Pass the tracer as an option to defineAgent. Anvil opens one TraceHandle per incoming request and closes it when the response stream ends.
import { defineAgent } from 'anvil/agent';
import { Tracer, SqliteTraceStore } from 'anvil/trace';
import { openai } from 'anvil/llm';

const store = await SqliteTraceStore.open('.anvil/traces.db');
const tracer = new Tracer(store);

export const post = defineAgent({
  client: openai({ model: 'gpt-4o' }),
  tracer,
  tools: [/* ... */],
});

Naming traces

By default, Anvil names each trace agent <route-path>. Override this with traceName:
defineAgent({
  tracer,
  traceName: 'customer-support-agent',
  // ...
});

The Trace and Span types

Every finished trace is a Trace object containing a flat list of Span records that form a tree via parentId references.

Trace

interface Trace {
  id: string;
  name: string;
  startedAt: number;      // Unix ms
  endedAt?: number;       // Unix ms; set when the run ends
  status: SpanStatus;     // 'running' | 'ok' | 'error' | 'aborted'
  spans: Span[];          // full span tree
  totalCostUsd: number;   // rolled-up cost across all model spans
  totalInputTokens: number;
  totalOutputTokens: number;
  attributes: Record<string, unknown>;
}

Span

interface Span {
  id: string;
  traceId: string;
  parentId?: string;      // links into the tree; absent on root spans
  name: string;
  kind: SpanKind;         // 'agent' | 'model' | 'tool' | 'retrieval' | 'cache' | 'judge' | 'http'
  startedAt: number;
  endedAt?: number;
  status: SpanStatus;
  attributes: Record<string, unknown>; // model, provider, usage, cost, tool args/result, etc.
  error?: string;
}
SpanKind identifies what produced the span:
KindDescription
agentThe top-level agent loop span
modelA single LLM generate call, including usage and cost
toolOne tool execution
retrievalA ctx.retrieve() call
cacheA semantic cache hit or miss
judgeAn LLM-as-judge evaluation
httpAn outbound HTTP call
Retrieval spans from ctx.retrieve() are recorded in the same trace tree as the agent run.

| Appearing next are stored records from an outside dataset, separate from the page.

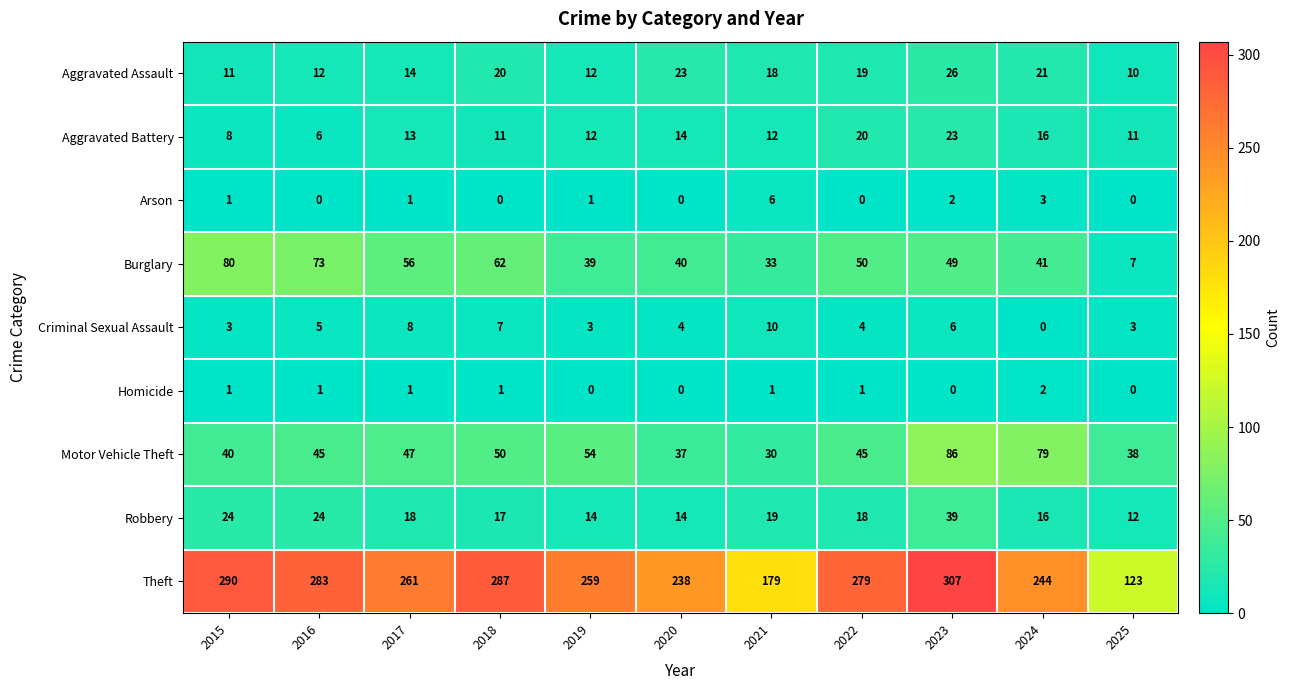

At how many categories does at least one series exceed 187?

9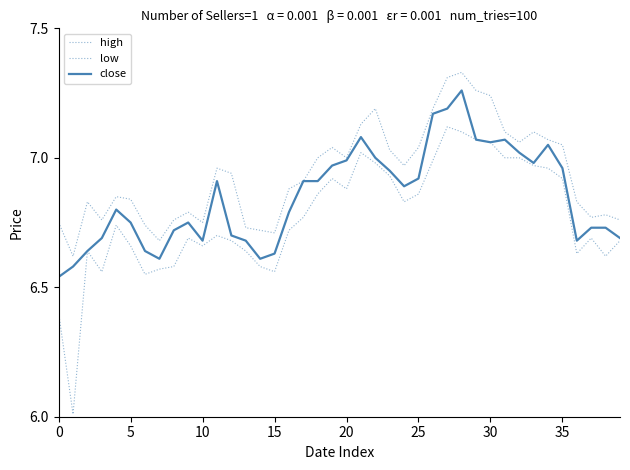

Does the chart display data point markers on the line(s)?

No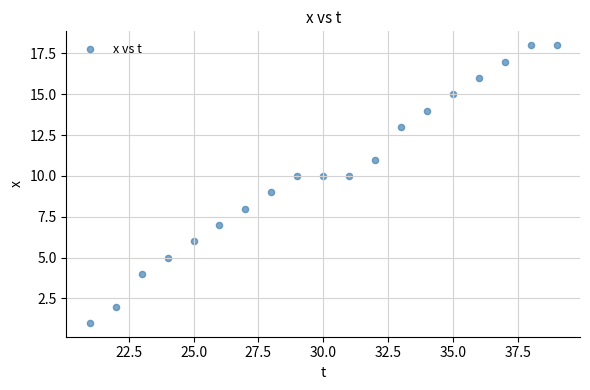

What is the range of X values (max minus min)?

18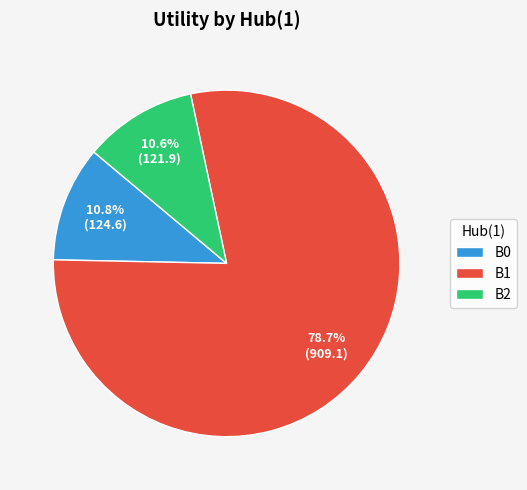

To the nearest percent, what is the combined percentage of B1 and B0?

89%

They appear as kind: 'retrieval' children of the enclosing agent span, so you can see the full RAG context alongside model calls in one view.

TraceStore interface

If you need a custom backend (Redis, Postgres, etc.) implement TraceStore directly:
interface TraceStore {
  saveTrace(trace: Trace): void | Promise<void>;
  saveSpan(span: Span): void | Promise<void>;
  getTrace(id: string): (Trace | undefined) | Promise<Trace | undefined>;
  listTraces(opts?: ListTracesOptions): Trace[] | Promise<Trace[]>;
}
ListTracesOptions accepts limit and offset for pagination.

Full example

import { defineAgent } from 'anvil/agent';
import { Tracer, SqliteTraceStore } from 'anvil/trace';
import { anthropic } from 'anvil/llm';

const store = await SqliteTraceStore.open('.anvil/traces.db');
const tracer = new Tracer(store);

export const post = defineAgent({
  client: anthropic({ model: 'claude-3-5-sonnet-latest' }),
  tracer,
  traceName: (ctx) => `billing-agent:${ctx.query.customerId}`,
  tools: [lookupOrder, issueRefund],
  guardrails: [/* ... */],
});
Every request to this route produces a trace persisted to SQLite. Open /_anvil in the browser to inspect the span tree, token usage, and cost in real time.